Net Zero Australia

Finding collaborative pathways to a carbon-
neutral future


sun shining through a tree in Australian forest

A better future is a low-carbon future. Accelerating progress toward net-zero emissions and tackling complex climate challenges requires previously unimagined collaboration and coordination across industries, nations and even continents.

A recent example is our sponsorship of a two-year collaboration to analyze how Australia can achieve a net-zero economy by 2050. The Net Zero Australia (NZAu) project is a partnership between the University of Melbourne, the University of Queensland, Princeton University and the management consultancy Nous Group. The sponsorship is part of our wider effort to mitigate the impacts of climate change.


The next decade will be decisive for climate action. To avoid the worst climate impacts, global greenhouse gas (GHG) emissions will need to reach net-zero by 2050. Under the Paris Agreement, countries agreed to limit warming well below 2 degrees C (3.6 degrees F), ideally to 1.5 degrees C (2.7 degrees F).


Achieving a “net-zero emissions” economy means emitting into the atmosphere no more GHGs than are permanently removed from it through technology-driven or enhanced natural processes. This will require shifts in policy and major investments in infrastructure. Having more granularity on the infrastructure and investment needed, as well as how jobs and health will be affected, can aid decision-makers.

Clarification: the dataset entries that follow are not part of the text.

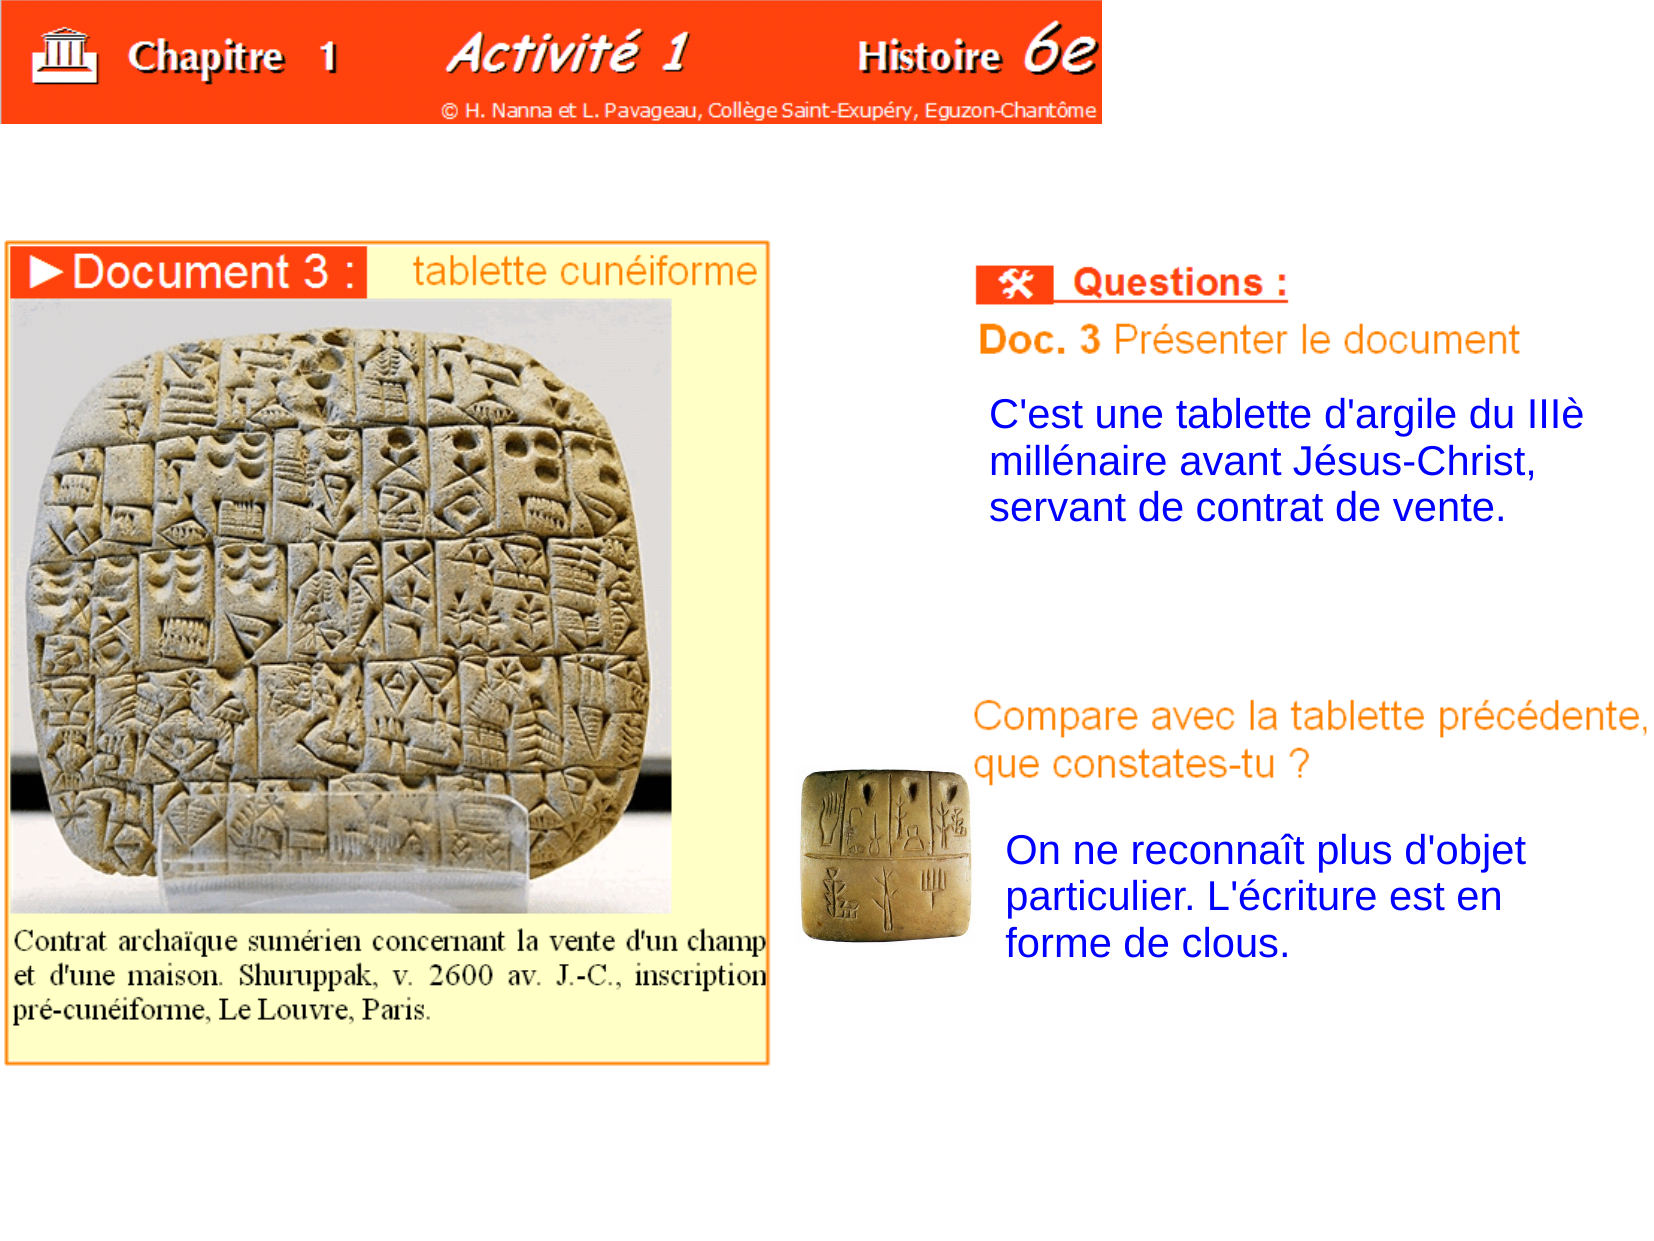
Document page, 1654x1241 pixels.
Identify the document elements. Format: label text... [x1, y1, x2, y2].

text_box C'est une tablette d'argile du IIIè millénaire avant Jésus-Christ, servant de contrat de vente. [974, 383, 1641, 562]
picture [0, 236, 1654, 1075]
text_box On ne reconnaît plus d'objet particulier. L'écriture est en forme de clous. [990, 819, 1565, 975]
picture [0, 0, 1102, 124]
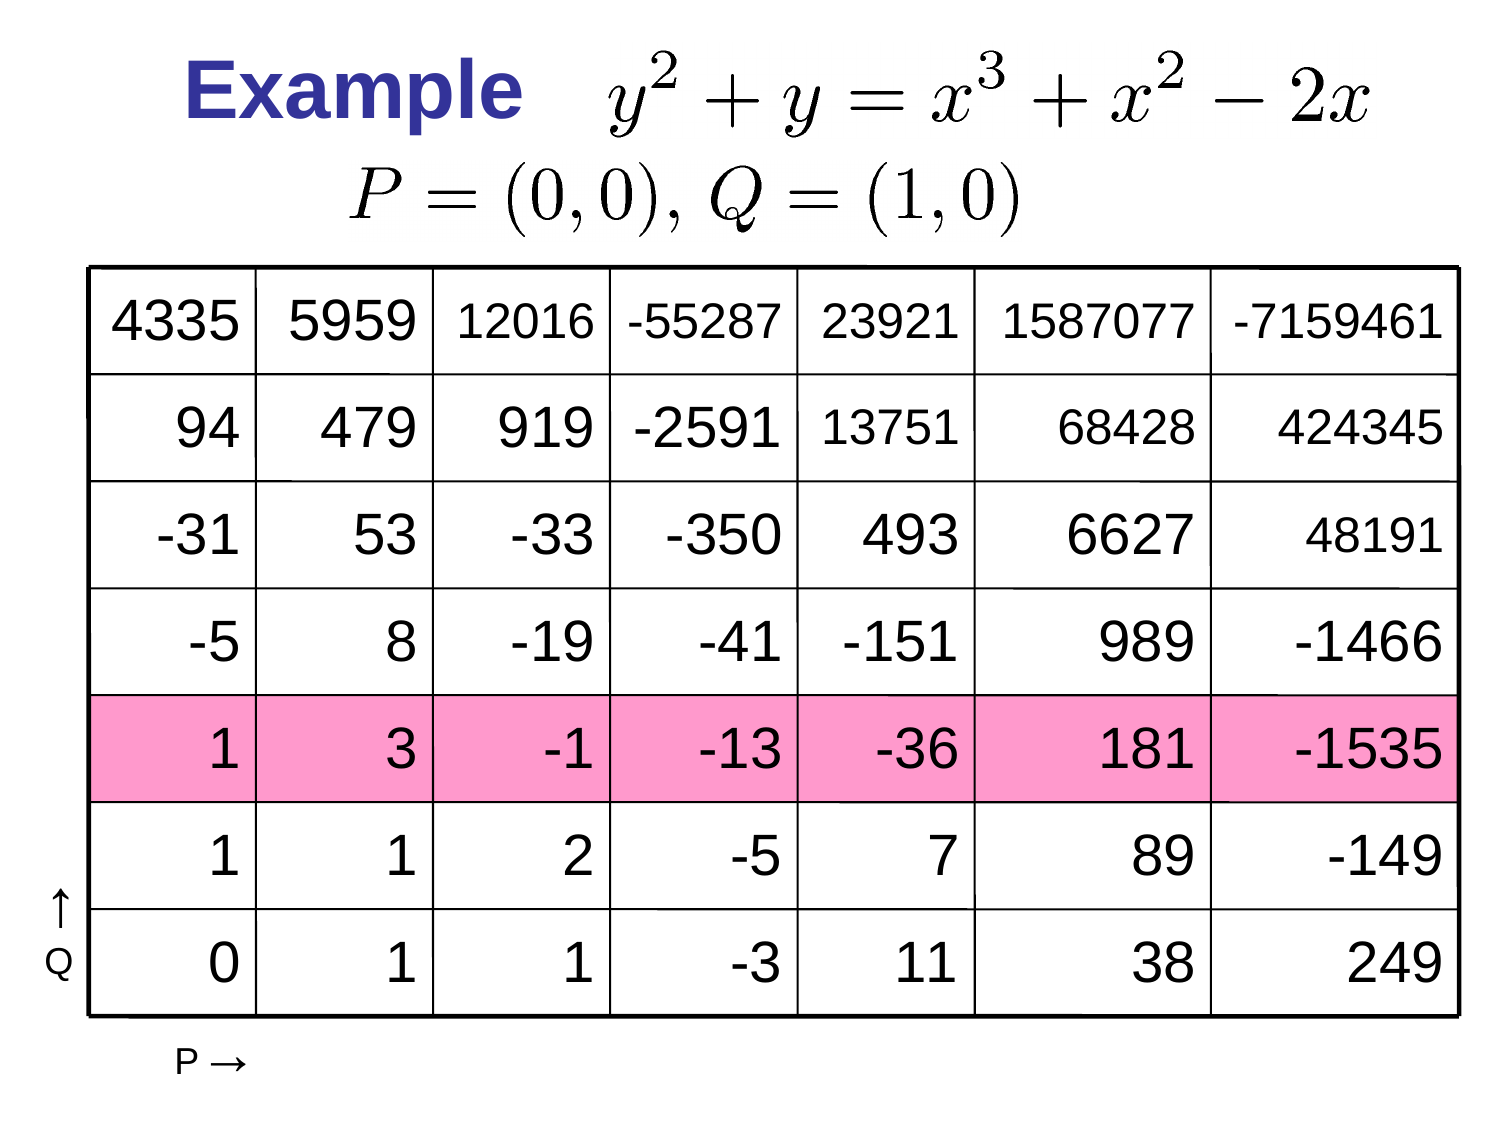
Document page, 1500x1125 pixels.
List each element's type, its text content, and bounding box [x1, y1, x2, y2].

Similar to Princeton University’s Net-Zero America study, the NZAu project will undertake a highly detailed analysis of five distinct national pathways to net-zero emissions by 2050. The scenarios range from 100% renewable energy to one that includes significant carbon capture and storage. The study will not recommend a preferred path or weigh in on current policies. Instead, it will assess the impact of each scenario on emissions, infrastructure, costs, employment, land use, air quality and other outcomes. In addition, the NZAu project will assess how Australia might export clean energy and low-emission products, which can support global decarbonization and potentially contribute to Australia’s economy. The project will run until 2023 and will release interim findings throughout this period.

Dow’s sponsorship of this groundbreaking study in Australia builds on our collaboration with the University of Queensland (UQ) to promote sustainable practices. Established with a $10 million donation from Dow, UQ opened the Dow Centre for Sustainable Engineering Innovation in 2014. The Centre has become a hub of excellence for collaborative research across diverse fields, including climate change. Promising research breakthroughs include a new process for iron production that eliminates CO2 emissions and the development of fertilizers that decrease environmental degradation and impacts on such areas as the Great Barrier Reef.

The reality is that any country will find it difficult to meet a net-zero commitment without transforming the economies and industries within it. It requires partnerships across sectors to succeed. By working together, academia, business and government can identify viable, sustainable pathways and further address the technological needs to build the low-carbon economies we all need to prosper in the future.